[Dataset items]

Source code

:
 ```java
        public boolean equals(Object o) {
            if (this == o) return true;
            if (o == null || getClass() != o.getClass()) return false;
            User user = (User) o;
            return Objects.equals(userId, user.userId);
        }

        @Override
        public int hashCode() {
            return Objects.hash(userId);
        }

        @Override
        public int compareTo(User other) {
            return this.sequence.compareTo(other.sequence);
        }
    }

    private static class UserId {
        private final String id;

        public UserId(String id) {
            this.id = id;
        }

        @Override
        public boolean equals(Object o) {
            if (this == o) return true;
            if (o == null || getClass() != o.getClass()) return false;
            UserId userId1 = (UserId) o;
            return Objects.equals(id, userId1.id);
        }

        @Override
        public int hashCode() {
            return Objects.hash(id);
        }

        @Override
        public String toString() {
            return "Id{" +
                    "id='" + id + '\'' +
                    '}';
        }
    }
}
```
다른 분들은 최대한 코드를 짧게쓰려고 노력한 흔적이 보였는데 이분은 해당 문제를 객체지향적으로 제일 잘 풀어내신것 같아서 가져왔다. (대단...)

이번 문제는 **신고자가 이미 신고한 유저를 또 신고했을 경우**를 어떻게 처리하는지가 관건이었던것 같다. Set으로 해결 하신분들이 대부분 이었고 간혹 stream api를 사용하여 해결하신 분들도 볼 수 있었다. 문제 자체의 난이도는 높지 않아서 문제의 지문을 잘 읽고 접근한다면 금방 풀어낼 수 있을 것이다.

→ Exercise: Filter the entries above down to the lines that contain "String".

→ Response below:
        private final String id;
        public UserId(String id) {
        public String toString() {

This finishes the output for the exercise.